Finding new cures for rare CNS disorders in Drosophila

--- by I.F. Peng, GM of Joekai

--- Dec 02, 2011  

There are diseases occurred only in a small portion of the population. Due to expected low financial returns, the development and commercialization of agents for these rare diseases have been strongly hurdled. Realistically, the cost of developing drugs for rare diseases sometimes can be higher than other diseases. There may be a way – by reducing the cost at early discovery phase -- to encourage developers initializing related programs and ultimately facilitate drug pipelines for patients.  The innovative way of using Drosophila models in CNS rare diseases can be quite cheaper than rodent and non-human primate systems. Joekai is also welcome co-developers to collaborate on other disease models.


References: 

(1) Iijima K, Liu HP, Chiang AS, Hearn SA, Konsolaki M, Zhong Y. (2004) Dissecting the pathological effects of human Abeta40 and Abeta42 in Drosophila: a potential model for Alzheimer's disease.

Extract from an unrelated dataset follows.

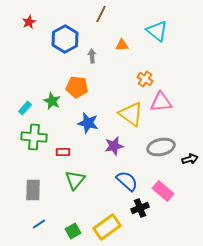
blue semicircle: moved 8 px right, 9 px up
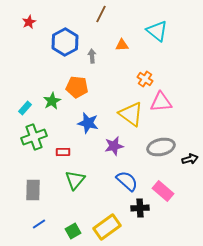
blue hexagon: moved 3 px down
green star: rotated 18 degrees clockwise
green cross: rotated 25 degrees counterclockwise
black cross: rotated 18 degrees clockwise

Proc Natl Acad Sci U S A. 101(17):6623-8.

(2) Iijima-Ando K, Hearn SA, Granger L, Shenton C, Gatt A, Chiang HC, Hakker I, Zhong Y, Iijima K. (2008) Overexpression of neprilysin reduces alzheimer amyloid-beta42 (Abeta42)-induced neuron loss and intraneuronal Abeta42 deposits but causes a reduction in cAMP-responsive element-binding protein-mediated transcription, age-dependent axon pathology, and premature death in Drosophila. J Biol Chem. 283(27):19066-76.

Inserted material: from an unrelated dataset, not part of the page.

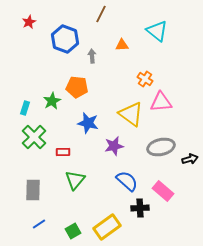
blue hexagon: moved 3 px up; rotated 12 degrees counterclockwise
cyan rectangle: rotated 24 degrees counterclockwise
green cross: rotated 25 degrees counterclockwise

(3) Iijima K, Chiang HC, Hearn SA, Hakker I, Gatt A, Shenton C, Granger L, Leung A, Iijima-Ando K, Zhong Y. (2008) Abeta42 mutants with different aggregation profiles induce distinct pathologies in Drosophila. PLoS One. 3(2):e1703. 

(4) Chiang HC, Iijima K, Hakker I, Zhong Y. (2009) Distinctive roles of different beta-amyloid 42 aggregates in modulation of synaptic functions. FASEB J. 23(6):1969-77.  

(5) Chiang HC, Wang L, Xie Z, Yau A, Zhong Y. (2010) PI3 kinase signaling is involved in Abeta-induced memory loss in Drosophila. Proc Natl Acad Sci U S A. 107(15):7060-5.